Composer and improvising keyboardist William “WATIV” Thompson — Mississippi-born, New Orleans-based and an Iraq war veteran who I profiled for NPR in 2005 (podcast below) when he was posting laptop computer music he created in Bagdad during free time from his counterintelligence duties – made his first visit to New York City last week. I met him for coffee near New York University, saw him the next night at le Poisson Rouge hearing
electronics innovator Morton Subotnick and the night after that took him and his companion along with my NYU blues class to hear blues singer Shemekia Copeland perform in the Allen Room of Jazz at Lincoln Center. Thompson now likes New York.
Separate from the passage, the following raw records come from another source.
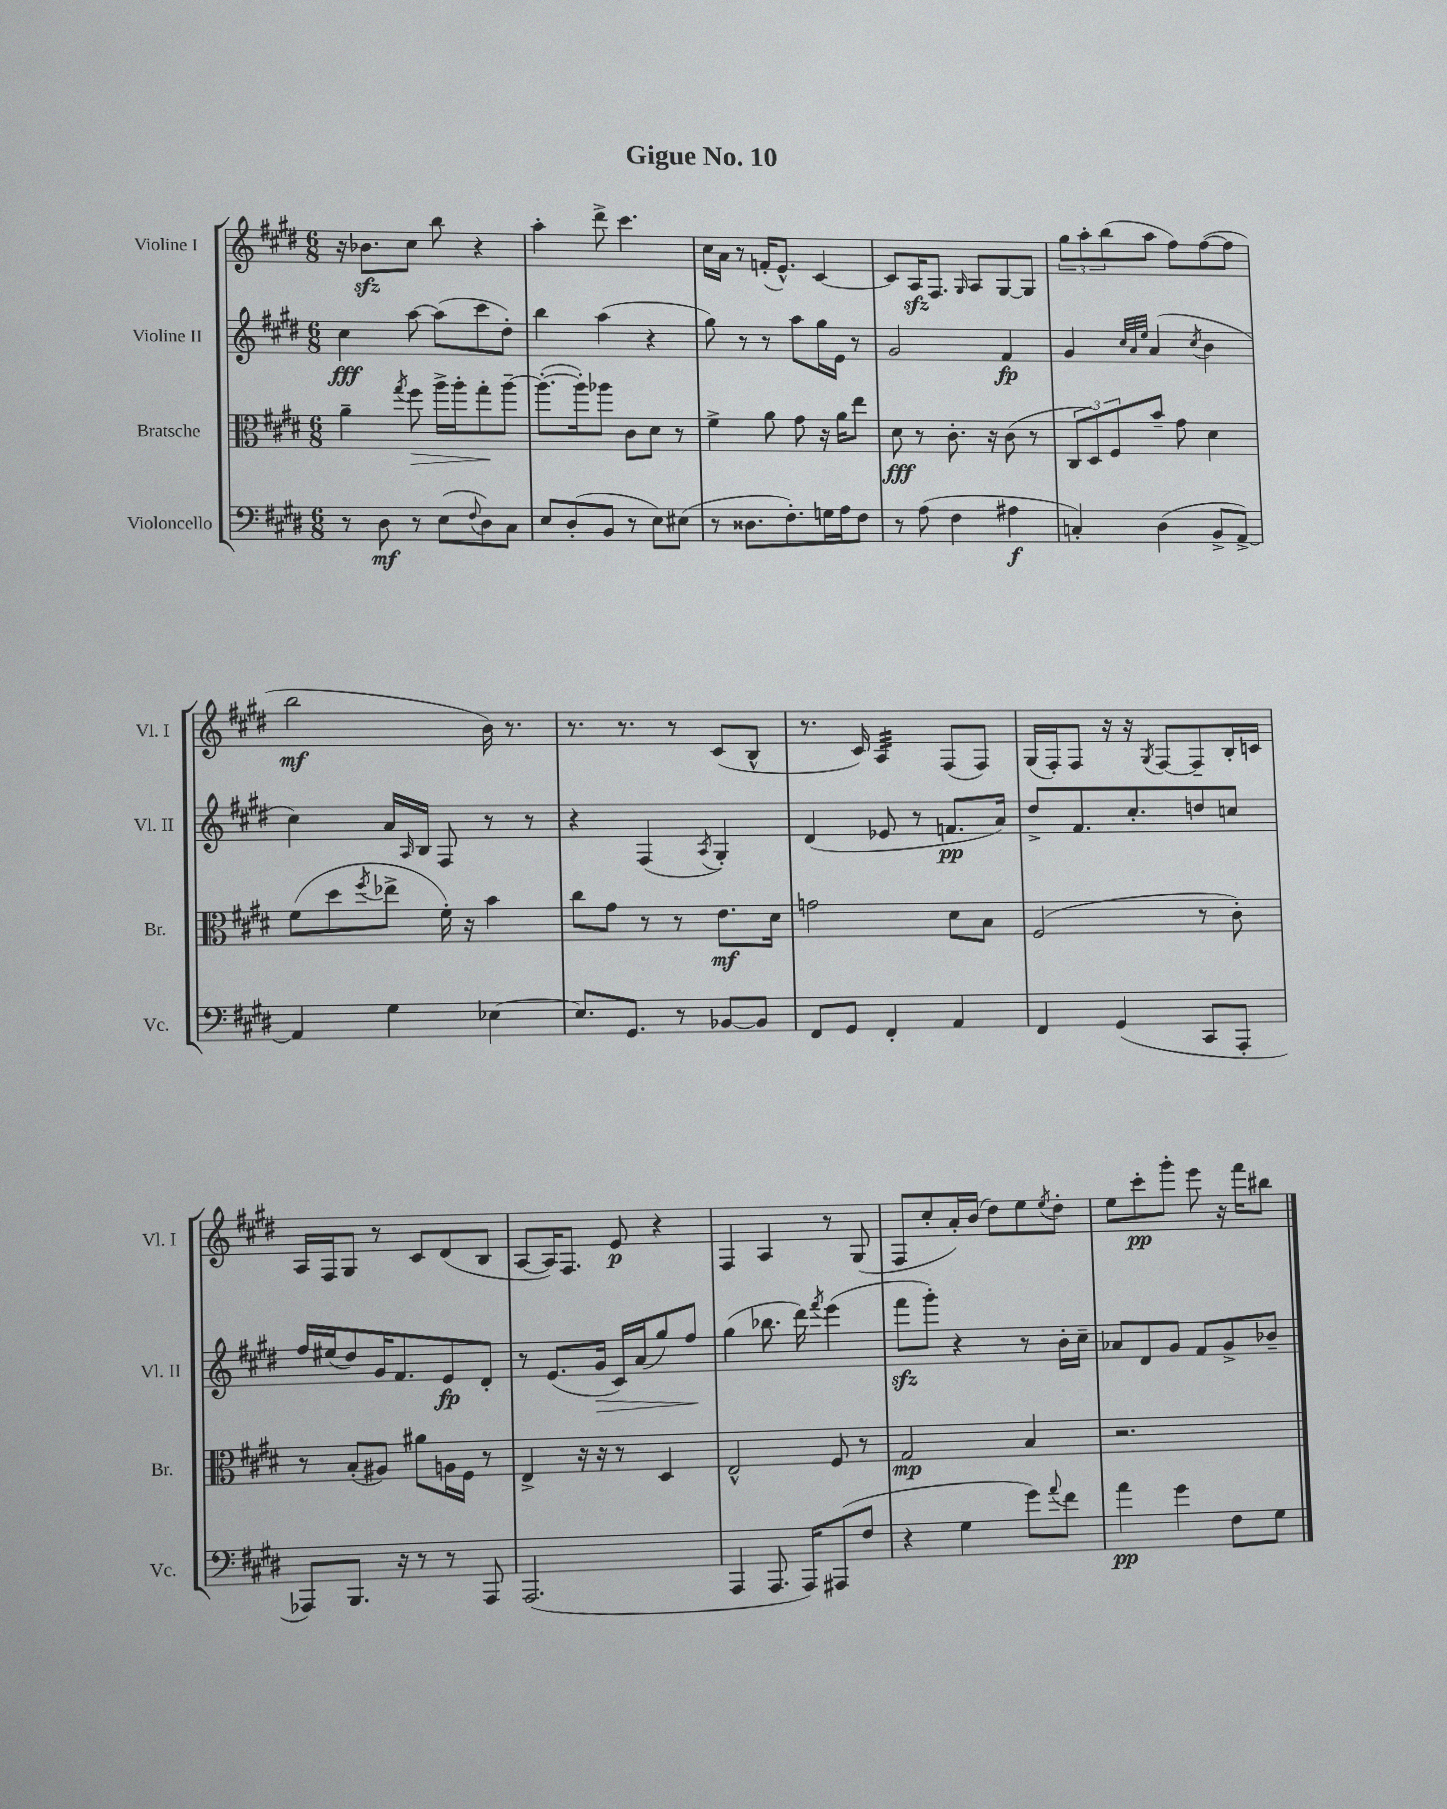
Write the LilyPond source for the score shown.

\header { title = "Gigue No. 10" }
<<
\new StaffGroup <<
\new Staff = "s0" \with { instrumentName = "Violine I" shortInstrumentName = "Vl. I" } {
    \clef treble \key e \major \numericTimeSignature \time 6/8
    r16 bes'8.\sfz cis''8 b''8 r4 |
    a''4-. dis'''8-> cis'''4. |
    cis''16 a'16 r8 f'16-.( e'8.-^) cis'4~ |
    cis'8 a16\sfz fis8. \grace { gis16 } a8 gis8~ gis8 |
    \tuplet 3/2 { gis''8 a''8-. b''8( } a''8 fis''8) fis''8~( fis''8 |
    b''2\mf b'16) r8. |
    r8. r8. r8 cis'8( b8-^ |
    r8. cis'16) a4:32 fis8( fis8) |
    gis16( fis16-.) fis8 r16 r16 \acciaccatura { gis8 } fis8~ fis8-- b16-. c'16 |
    a16 fis16 gis8 r8 cis'8 dis'8( b8 |
    a8~ a16) fis8. e'8\p r4 |
    fis4 a4 r8 gis8( |
    fis8 cis''8-. a'16-.) b'16( dis''8) e''8 \acciaccatura { e''8 } dis''8-. |
    e''8 cis'''8-.\pp gis'''8-. e'''8 r16 fis'''16 bis''8 \bar "|." |
}
\new Staff = "s1" \with { instrumentName = "Violine II" shortInstrumentName = "Vl. II" } {
    \clef treble \key e \major \numericTimeSignature \time 6/8
    cis''4\fff a''8~ a''8( cis'''8 dis''8-.) |
    b''4 a''4( r4 |
    gis''8) r8 r8 a''8 gis''16 e'16 r8 |
    gis'2 fis'4\fp |
    gis'4 \grace { cis''32 a'32 e''32 } a'4( \acciaccatura { cis''8 } b'4 |
    cis''4) a'16 \grace { a16 } b16 fis8 r8 r8 |
    r4 fis4( \acciaccatura { a8 } gis4-.) |
    dis'4( ees'8 r8 f'8.\pp a'16) |
    dis''8-> fis'8. cis''8.-. d''8 c''8 |
    fis''16 eis''16( dis''8) gis'16 fis'8. e'8\fp dis'8-. |
    r8 e'8.( gis'16\> cis'16) a'16( gis''8) fis''8\! |
    gis''4( bes''8. dis'''16) \acciaccatura { fis'''8 } e'''4( |
    fis'''8\sfz gis'''8-.) r4 r8 b'16-. cis''16-- |
    aes'8 dis'8 gis'8 fis'8 gis'8-> bes'8-- \bar "|." |
}
\new Staff = "s2" \with { instrumentName = "Bratsche" shortInstrumentName = "Br." } {
    \clef alto \key e \major \numericTimeSignature \time 6/8
    a'4-- \acciaccatura { gis''8 } fis''8\> a''16-> a''16-. gis''8-.\! a''8~-- |
    a''8.~-.( a''16-.) aes''8 cis'8 dis'8 r8 |
    fis'4-> a'8 gis'8 r16 a'16 e''8 |
    dis'8\fff r8 cis'8.-. r16 cis'8( r8 |
    \tuplet 3/2 { cis8 dis8) fis8 } b'8-- gis'8 dis'4 |
    fis'8( dis''8 \acciaccatura { fis''8 } ees''8-> fis'16-.) r16 b'4 |
    cis''8 gis'8 r8 r8 e'8.\mf dis'16 |
    g'2 dis'8 b8 |
    fis2( r8 cis'8-.) |
    r8 b8-.( ais8) ais'8 a16 fis16 r8 |
    e4-> r16 r16 r8 dis4 |
    e2-^ fis8 r8 |
    gis2\mp b4 |
    r2. \bar "|." |
}
\new Staff = "s3" \with { instrumentName = "Violoncello" shortInstrumentName = "Vc." } {
    \clef bass \key e \major \numericTimeSignature \time 6/8
    r8 dis8\mf r8 e8( \appoggiatura { fis8 } dis8) cis8 |
    e8 dis8-.( b,8 r8 e8) eis8( |
    r8 disis8. fis8.-.) g16 a16 fis8 |
    r8 a8( fis4 ais4\f |
    c4-.) dis4( b,8-> a,8~->) |
    a,4 gis4 ees4~ |
    ees8. gis,8. r8 bes,8~ bes,8 |
    fis,8 gis,8 fis,4-. a,4 |
    fis,4 gis,4( cis,8 a,,8-. |
    aes,,8) b,,8. r16 r8 r8 aes,,8 |
    a,,2.( |
    a,,4 a,,8. a,,16) ais,,8( fis8 |
    r4 gis4 gis'8) \appoggiatura { a'8 } fis'8 |
    a'4\pp gis'4 fis8 gis8 \bar "|." |
}
>>
>>
\layout { \context { \Score \remove "Bar_number_engraver" } }
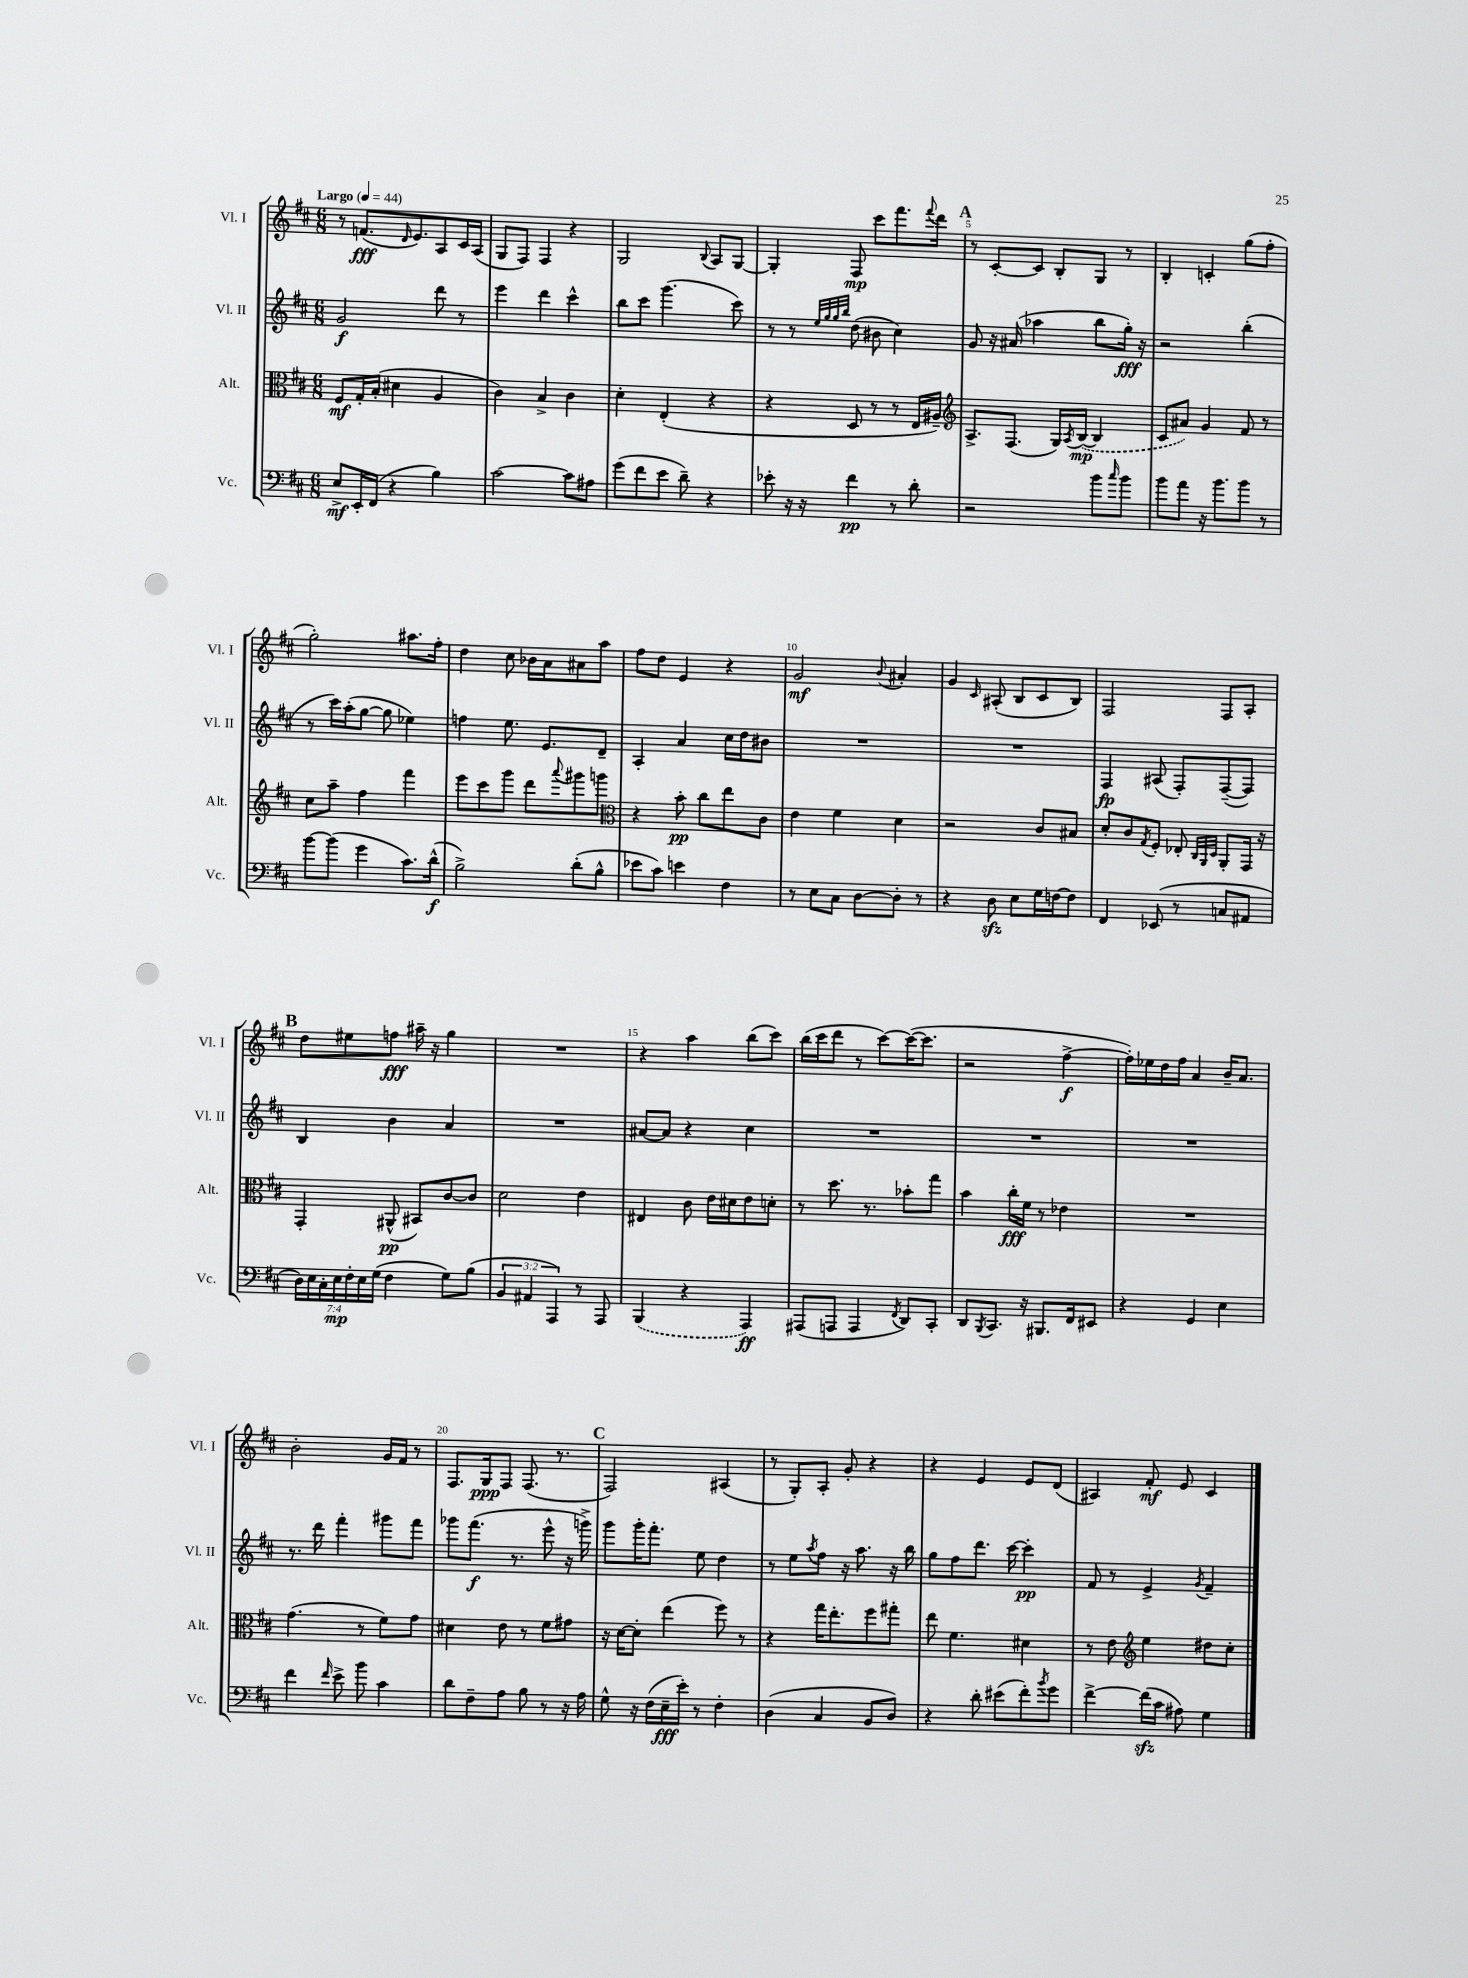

So much so that he was heading down to the Occupy Wall Street encampment at Zuccotti Park on Veterans Day to start on his next recording project: interviews of returned soldiers from Iraq and Afghanistan, which he’ll process to generate melodic motifs and be sonic aspects of works like those on Syntaxis, his just released quartet CD (with guitarist Christ Alfrod, drummer Simon Lott and bassist James Singleton). This is clearly jazz beyond jazz, another next step, improvised but structured and drawing on a wide, unpredictable sound palette. Thompson has an MA in jazz piano and was studying bebop with Ellis Marsalis before going to the Middle East, but what he’s doing now is expanding on the sounds he found and fiddled around with when he was there, having never been interested in electronic music or very far out abstraction before. He told me all that, and Viet Nam vet violinist Billy Bang commented on what he heard in WATIV’s Bagdad Music Journal, in my aforementioned All Things Considered piece.
Thompson is a third-generation musician, Â raised on Fats Domino, Huey “Piano” Smith and Professor Longhair. He turned to decisively towards jazz modernism upon hearing Bill Evans. His work week back home currently includes teaching kids (which he enjoys), playing on Sundays for a church and occasional party gigs. But he says since being in Iraq (he was called up as part of a reserve unit he’d joined for the educational benefits and spent a year there, a tour extended by the military’s “stop-gap” policy) he doesn’t much like making music for people to drink to, which is the New Orleans commonplace. He says likes the idea of playing softly, so that the audience must lean in to listen. On the other hand, here he is with in foursome wearing Sun Ra headgear and tearing up at the Always Lounge.
It was great to meet Thompson face-to-face — we did the NPR interview by phone — because he’s open-minded, perceptive, engaged and original. He told me he’d always veered away from “free jazz” because of its cliche image as being all high energy (Chicago’s AACM branch excluded, he was quick to say, and WATIV credits drummer Alvin Fielder as a mentor — Fielder, a Mississippian, was nonetheless in Chicago and instrumental in the AACM’s founding). WATIV doesn’t exclude anything anymore and was taking full advantage of Manhattan’s cultural offerings. He’s excited about hearing Chick Corea in duet with Herbie Hancock at the Blue Note, night before Thanksgiving.